Whatever substance was found in Raff's house lighting up all the luminol maybe.
 
As for the real meaning of the word "ipotizzato", you did not answer my question: would you accept that the word is neutral in the way that I explained, if I present you an example where the word is used by a judge to address a criminal allegation, while in the same paragraph (or the same page) the judge calls the crime "certain" or "proven"?

If you are trying to import some importance to what I, a non-Italian speaker, believes, I believe those Italian speakers who are neutral to the subject matter at hand. You in the past have described these back and forths as some sort of warfare.... which one of the Italian speakers anticipated when saying (as an opinion) that you had an agenda.

I cannot report more than that because of ISF's members agreement.

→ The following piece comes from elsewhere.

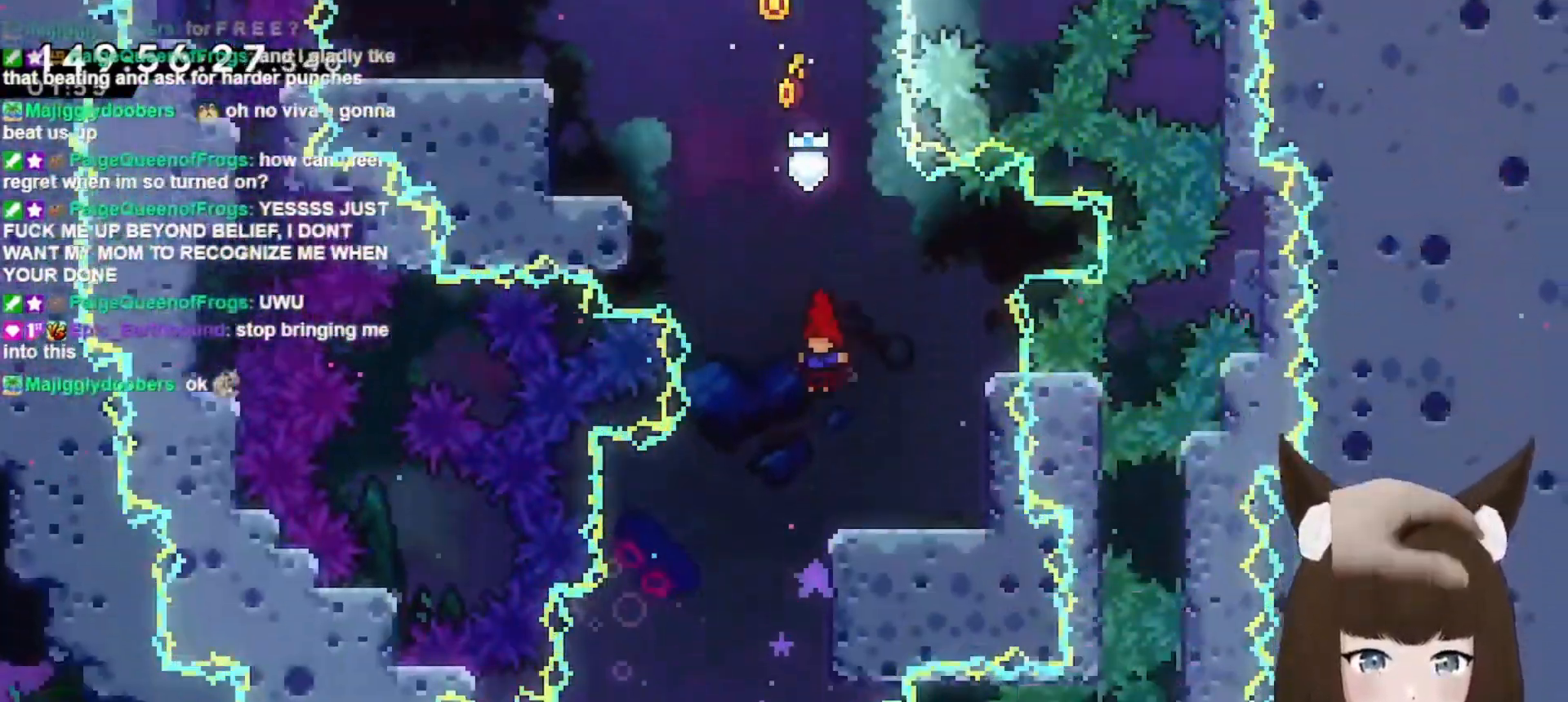
{"keys": [], "events": [[33, "left", "down"], [267, "left", "up"]]}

Speaking for myself, I would not trust anything you presented, just as you distrust anything I write.

There it sits. It's amazing you think it important enogh to try to correct my blindness and ignorance!
 
There is no scientific content in what you say. Training manuals are no scientific literature. Those are not arguments.

This is classic obfuscation. The use of TMB as a follow up to luminol is universally accepted by the scientific community. As the saying goes, "you are entitled to your own opinion but not to your own facts."

From the Hellmann report:

Dr. Stefanoni herself, moreover, clarified (preliminary hearing of October 4 2008) that, while a positive test result could be deceptive due to reactivity of the chemical [evidenziatore] with other substances, a negative result gives certainty that no blood is present.”

No matter how the PGP try and spin it, those footprints were not made in blood. To insist otherwise simply demonstrates their sheer desperation. It would be amusing if it weren't so pitiful.